Dataset rows:
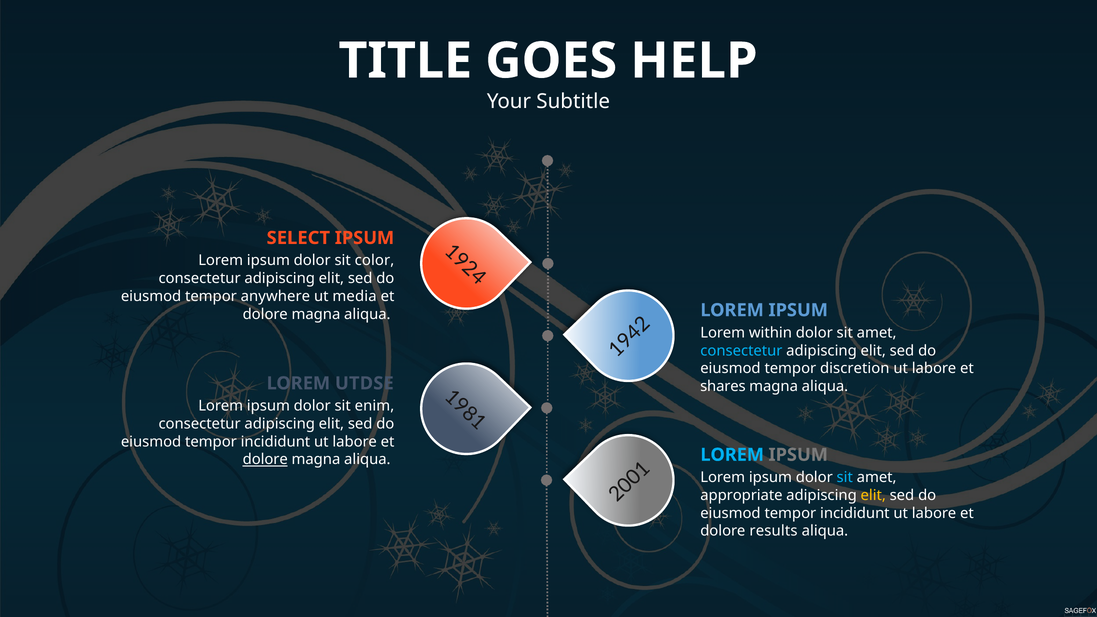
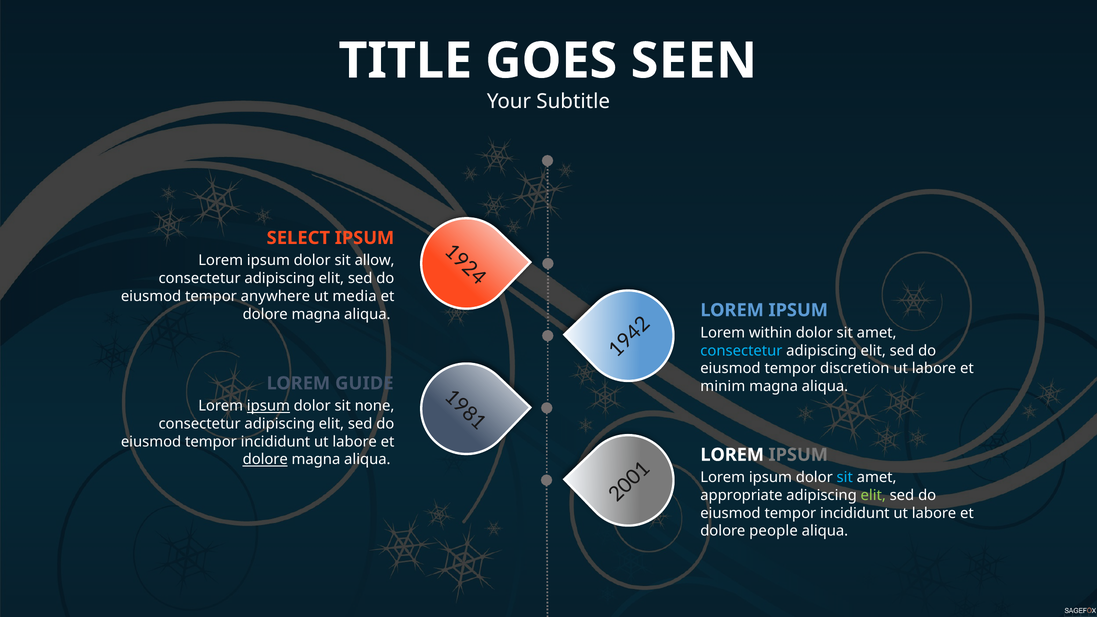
HELP: HELP -> SEEN
color: color -> allow
UTDSE: UTDSE -> GUIDE
shares: shares -> minim
ipsum at (268, 406) underline: none -> present
enim: enim -> none
LOREM at (732, 455) colour: light blue -> white
elit at (873, 495) colour: yellow -> light green
results: results -> people
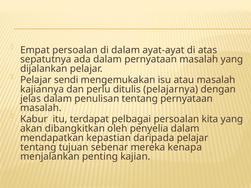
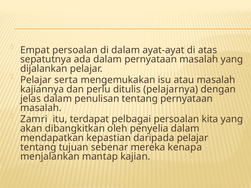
sendi: sendi -> serta
Kabur: Kabur -> Zamri
penting: penting -> mantap
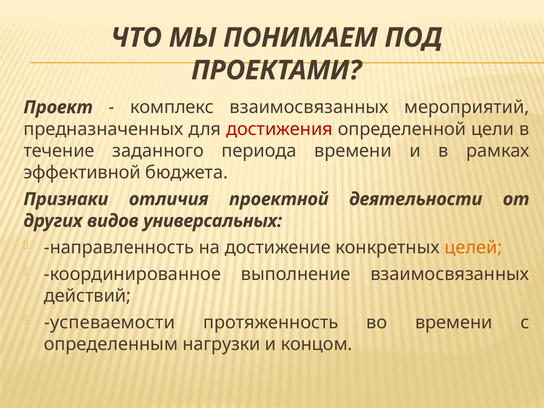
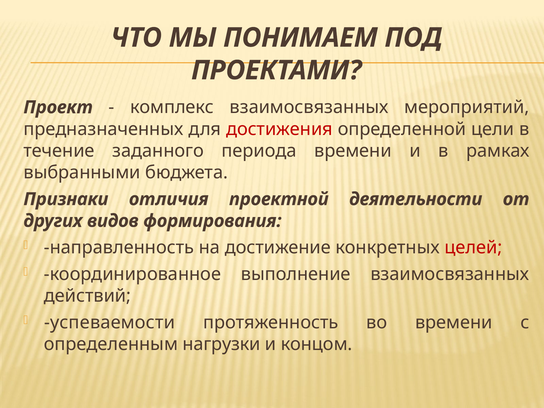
эффективной: эффективной -> выбранными
универсальных: универсальных -> формирования
целей colour: orange -> red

Objective: Rewrite the lines of the data, swapping every "colour" for "hue" and changing nothing else. Leave the pictures out of your answer.

Exercise output:
HELP: HELP -> SEEN
color: color -> allow
UTDSE: UTDSE -> GUIDE
shares: shares -> minim
ipsum at (268, 406) underline: none -> present
enim: enim -> none
LOREM at (732, 455) hue: light blue -> white
elit at (873, 495) hue: yellow -> light green
results: results -> people
sendi: sendi -> serta
Kabur: Kabur -> Zamri
penting: penting -> mantap
эффективной: эффективной -> выбранными
универсальных: универсальных -> формирования
целей hue: orange -> red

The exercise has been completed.